TASK PROMPT:
Please write out every record below exactly as it stands.

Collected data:
* * * * *

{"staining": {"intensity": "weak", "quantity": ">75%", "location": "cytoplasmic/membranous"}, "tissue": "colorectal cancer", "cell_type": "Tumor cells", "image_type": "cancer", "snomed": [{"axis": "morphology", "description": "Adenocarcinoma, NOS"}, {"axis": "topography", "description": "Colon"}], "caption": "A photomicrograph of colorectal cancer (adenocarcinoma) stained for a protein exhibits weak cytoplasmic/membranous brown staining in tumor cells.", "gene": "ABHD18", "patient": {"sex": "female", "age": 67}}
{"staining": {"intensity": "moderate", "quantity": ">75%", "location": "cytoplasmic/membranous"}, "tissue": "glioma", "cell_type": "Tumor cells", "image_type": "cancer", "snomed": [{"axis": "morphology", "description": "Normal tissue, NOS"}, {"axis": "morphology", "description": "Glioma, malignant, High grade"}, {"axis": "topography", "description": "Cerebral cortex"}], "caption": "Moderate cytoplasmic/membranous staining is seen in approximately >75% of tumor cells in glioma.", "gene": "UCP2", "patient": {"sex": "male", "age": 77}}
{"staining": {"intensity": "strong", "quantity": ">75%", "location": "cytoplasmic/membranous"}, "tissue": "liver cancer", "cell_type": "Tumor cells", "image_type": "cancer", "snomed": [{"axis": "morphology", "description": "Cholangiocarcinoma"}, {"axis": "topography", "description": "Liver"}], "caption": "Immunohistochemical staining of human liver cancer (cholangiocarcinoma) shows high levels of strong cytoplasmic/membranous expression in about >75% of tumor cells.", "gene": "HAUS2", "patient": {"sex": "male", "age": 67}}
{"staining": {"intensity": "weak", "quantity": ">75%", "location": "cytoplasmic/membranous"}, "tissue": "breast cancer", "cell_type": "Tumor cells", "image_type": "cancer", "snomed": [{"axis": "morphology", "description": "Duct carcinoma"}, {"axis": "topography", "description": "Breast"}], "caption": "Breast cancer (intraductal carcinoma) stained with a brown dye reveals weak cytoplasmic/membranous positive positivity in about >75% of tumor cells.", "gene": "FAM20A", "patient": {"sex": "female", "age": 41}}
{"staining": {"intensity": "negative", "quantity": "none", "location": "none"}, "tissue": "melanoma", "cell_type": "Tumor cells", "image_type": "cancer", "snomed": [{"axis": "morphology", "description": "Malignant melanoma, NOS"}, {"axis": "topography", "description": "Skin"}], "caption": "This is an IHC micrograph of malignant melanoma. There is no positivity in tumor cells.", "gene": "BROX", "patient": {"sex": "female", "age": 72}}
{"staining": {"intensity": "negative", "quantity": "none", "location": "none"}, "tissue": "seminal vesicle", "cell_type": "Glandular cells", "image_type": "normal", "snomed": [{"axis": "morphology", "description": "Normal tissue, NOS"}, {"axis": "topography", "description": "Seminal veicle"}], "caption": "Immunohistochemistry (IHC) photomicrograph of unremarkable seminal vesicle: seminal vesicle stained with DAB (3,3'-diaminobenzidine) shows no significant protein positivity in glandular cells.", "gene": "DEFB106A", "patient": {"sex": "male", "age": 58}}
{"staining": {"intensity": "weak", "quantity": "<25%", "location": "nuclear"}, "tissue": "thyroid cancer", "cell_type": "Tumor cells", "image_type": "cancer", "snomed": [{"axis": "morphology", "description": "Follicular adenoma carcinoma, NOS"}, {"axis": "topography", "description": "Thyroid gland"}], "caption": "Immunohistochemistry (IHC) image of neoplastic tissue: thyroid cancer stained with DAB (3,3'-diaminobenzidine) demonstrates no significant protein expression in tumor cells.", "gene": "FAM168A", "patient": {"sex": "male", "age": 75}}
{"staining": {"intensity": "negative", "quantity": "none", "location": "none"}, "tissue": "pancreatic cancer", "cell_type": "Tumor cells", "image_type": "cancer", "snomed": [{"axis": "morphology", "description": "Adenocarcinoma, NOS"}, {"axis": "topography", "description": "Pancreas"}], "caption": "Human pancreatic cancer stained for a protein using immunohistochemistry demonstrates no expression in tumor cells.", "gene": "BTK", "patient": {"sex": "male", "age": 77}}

* * * * *

EXERCISE ANSWER:
{"staining": {"intensity": "weak", "quantity": ">75%", "location": "cytoplasmic/membranous"}, "tissue": "colorectal cancer", "cell_type": "Tumor cells", "image_type": "cancer", "snomed": [{"axis": "morphology", "description": "Adenocarcinoma, NOS"}, {"axis": "topography", "description": "Colon"}], "caption": "A photomicrograph of colorectal cancer (adenocarcinoma) stained for a protein exhibits weak cytoplasmic/membranous brown staining in tumor cells.", "gene": "ABHD18", "patient": {"sex": "female", "age": 67}}
{"staining": {"intensity": "moderate", "quantity": ">75%", "location": "cytoplasmic/membranous"}, "tissue": "glioma", "cell_type": "Tumor cells", "image_type": "cancer", "snomed": [{"axis": "morphology", "description": "Normal tissue, NOS"}, {"axis": "morphology", "description": "Glioma, malignant, High grade"}, {"axis": "topography", "description": "Cerebral cortex"}], "caption": "Moderate cytoplasmic/membranous staining is seen in approximately >75% of tumor cells in glioma.", "gene": "UCP2", "patient": {"sex": "male", "age": 77}}
{"staining": {"intensity": "strong", "quantity": ">75%", "location": "cytoplasmic/membranous"}, "tissue": "liver cancer", "cell_type": "Tumor cells", "image_type": "cancer", "snomed": [{"axis": "morphology", "description": "Cholangiocarcinoma"}, {"axis": "topography", "description": "Liver"}], "caption": "Immunohistochemical staining of human liver cancer (cholangiocarcinoma) shows high levels of strong cytoplasmic/membranous expression in about >75% of tumor cells.", "gene": "HAUS2", "patient": {"sex": "male", "age": 67}}
{"staining": {"intensity": "weak", "quantity": ">75%", "location": "cytoplasmic/membranous"}, "tissue": "breast cancer", "cell_type": "Tumor cells", "image_type": "cancer", "snomed": [{"axis": "morphology", "description": "Duct carcinoma"}, {"axis": "topography", "description": "Breast"}], "caption": "Breast cancer (intraductal carcinoma) stained with a brown dye reveals weak cytoplasmic/membranous positive positivity in about >75% of tumor cells.", "gene": "FAM20A", "patient": {"sex": "female", "age": 41}}
{"staining": {"intensity": "negative", "quantity": "none", "location": "none"}, "tissue": "melanoma", "cell_type": "Tumor cells", "image_type": "cancer", "snomed": [{"axis": "morphology", "description": "Malignant melanoma, NOS"}, {"axis": "topography", "description": "Skin"}], "caption": "This is an IHC micrograph of malignant melanoma. There is no positivity in tumor cells.", "gene": "BROX", "patient": {"sex": "female", "age": 72}}
{"staining": {"intensity": "negative", "quantity": "none", "location": "none"}, "tissue": "seminal vesicle", "cell_type": "Glandular cells", "image_type": "normal", "snomed": [{"axis": "morphology", "description": "Normal tissue, NOS"}, {"axis": "topography", "description": "Seminal veicle"}], "caption": "Immunohistochemistry (IHC) photomicrograph of unremarkable seminal vesicle: seminal vesicle stained with DAB (3,3'-diaminobenzidine) shows no significant protein positivity in glandular cells.", "gene": "DEFB106A", "patient": {"sex": "male", "age": 58}}
{"staining": {"intensity": "weak", "quantity": "<25%", "location": "nuclear"}, "tissue": "thyroid cancer", "cell_type": "Tumor cells", "image_type": "cancer", "snomed": [{"axis": "morphology", "description": "Follicular adenoma carcinoma, NOS"}, {"axis": "topography", "description": "Thyroid gland"}], "caption": "Immunohistochemistry (IHC) image of neoplastic tissue: thyroid cancer stained with DAB (3,3'-diaminobenzidine) demonstrates no significant protein expression in tumor cells.", "gene": "FAM168A", "patient": {"sex": "male", "age": 75}}
{"staining": {"intensity": "negative", "quantity": "none", "location": "none"}, "tissue": "pancreatic cancer", "cell_type": "Tumor cells", "image_type": "cancer", "snomed": [{"axis": "morphology", "description": "Adenocarcinoma, NOS"}, {"axis": "topography", "description": "Pancreas"}], "caption": "Human pancreatic cancer stained for a protein using immunohistochemistry demonstrates no expression in tumor cells.", "gene": "BTK", "patient": {"sex": "male", "age": 77}}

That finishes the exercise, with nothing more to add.